Exercise goal: How many lines in the listing below contain the string "slice"? Treat uppercase and lowercase as different, and give only the number.

Source material:
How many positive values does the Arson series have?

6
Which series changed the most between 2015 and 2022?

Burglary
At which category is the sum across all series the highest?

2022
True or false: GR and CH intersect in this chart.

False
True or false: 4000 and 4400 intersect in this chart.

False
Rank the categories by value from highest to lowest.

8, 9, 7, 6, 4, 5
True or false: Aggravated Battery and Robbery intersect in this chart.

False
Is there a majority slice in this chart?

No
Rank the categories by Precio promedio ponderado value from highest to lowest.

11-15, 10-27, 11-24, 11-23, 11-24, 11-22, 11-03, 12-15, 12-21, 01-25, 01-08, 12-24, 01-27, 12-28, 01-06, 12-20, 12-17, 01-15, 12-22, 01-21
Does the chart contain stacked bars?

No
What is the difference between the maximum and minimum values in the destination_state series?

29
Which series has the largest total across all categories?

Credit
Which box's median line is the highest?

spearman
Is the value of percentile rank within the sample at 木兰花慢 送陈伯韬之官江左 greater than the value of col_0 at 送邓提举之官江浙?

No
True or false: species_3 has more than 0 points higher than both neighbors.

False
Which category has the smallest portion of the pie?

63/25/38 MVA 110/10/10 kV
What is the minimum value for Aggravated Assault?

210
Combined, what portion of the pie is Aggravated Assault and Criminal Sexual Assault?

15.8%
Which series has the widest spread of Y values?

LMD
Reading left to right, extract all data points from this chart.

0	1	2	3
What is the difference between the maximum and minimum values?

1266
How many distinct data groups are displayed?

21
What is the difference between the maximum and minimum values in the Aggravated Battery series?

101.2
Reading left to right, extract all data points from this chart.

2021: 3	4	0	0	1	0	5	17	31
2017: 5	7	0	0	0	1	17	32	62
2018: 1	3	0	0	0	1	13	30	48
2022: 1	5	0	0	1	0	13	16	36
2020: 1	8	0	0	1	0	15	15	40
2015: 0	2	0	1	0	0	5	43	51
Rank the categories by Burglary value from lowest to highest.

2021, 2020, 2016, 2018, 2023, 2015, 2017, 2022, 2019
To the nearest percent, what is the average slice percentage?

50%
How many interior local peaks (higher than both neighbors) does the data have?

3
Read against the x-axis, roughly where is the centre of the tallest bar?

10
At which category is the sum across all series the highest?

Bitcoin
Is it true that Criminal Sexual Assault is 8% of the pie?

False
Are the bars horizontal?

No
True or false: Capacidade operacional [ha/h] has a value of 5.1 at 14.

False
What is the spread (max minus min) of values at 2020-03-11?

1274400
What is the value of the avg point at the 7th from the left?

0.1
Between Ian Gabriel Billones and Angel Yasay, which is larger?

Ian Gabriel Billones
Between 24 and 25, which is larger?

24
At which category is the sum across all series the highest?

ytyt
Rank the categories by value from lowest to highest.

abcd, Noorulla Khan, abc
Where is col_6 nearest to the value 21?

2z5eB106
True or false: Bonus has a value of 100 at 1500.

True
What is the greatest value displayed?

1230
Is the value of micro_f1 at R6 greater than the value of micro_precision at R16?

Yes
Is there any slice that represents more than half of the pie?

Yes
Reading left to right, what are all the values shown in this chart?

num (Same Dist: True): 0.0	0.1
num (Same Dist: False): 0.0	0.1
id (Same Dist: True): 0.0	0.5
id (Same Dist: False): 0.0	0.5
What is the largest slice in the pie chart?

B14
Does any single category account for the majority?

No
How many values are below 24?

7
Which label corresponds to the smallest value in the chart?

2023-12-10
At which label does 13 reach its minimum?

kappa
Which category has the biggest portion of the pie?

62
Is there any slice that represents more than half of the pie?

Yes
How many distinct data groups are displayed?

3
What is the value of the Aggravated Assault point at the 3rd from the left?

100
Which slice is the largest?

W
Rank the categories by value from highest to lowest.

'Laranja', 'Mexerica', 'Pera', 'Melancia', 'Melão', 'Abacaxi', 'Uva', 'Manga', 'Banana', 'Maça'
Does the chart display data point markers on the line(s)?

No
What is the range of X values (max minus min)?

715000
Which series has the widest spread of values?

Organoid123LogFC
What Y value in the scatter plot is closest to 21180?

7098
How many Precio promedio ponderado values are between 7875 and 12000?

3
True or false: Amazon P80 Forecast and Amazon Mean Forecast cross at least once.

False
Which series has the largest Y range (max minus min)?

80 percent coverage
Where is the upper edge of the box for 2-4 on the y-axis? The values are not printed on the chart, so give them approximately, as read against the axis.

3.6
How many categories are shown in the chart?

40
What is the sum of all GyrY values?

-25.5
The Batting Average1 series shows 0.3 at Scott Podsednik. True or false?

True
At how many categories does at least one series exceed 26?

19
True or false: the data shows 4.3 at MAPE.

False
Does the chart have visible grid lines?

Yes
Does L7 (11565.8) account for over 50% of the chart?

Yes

Answer for the task: 6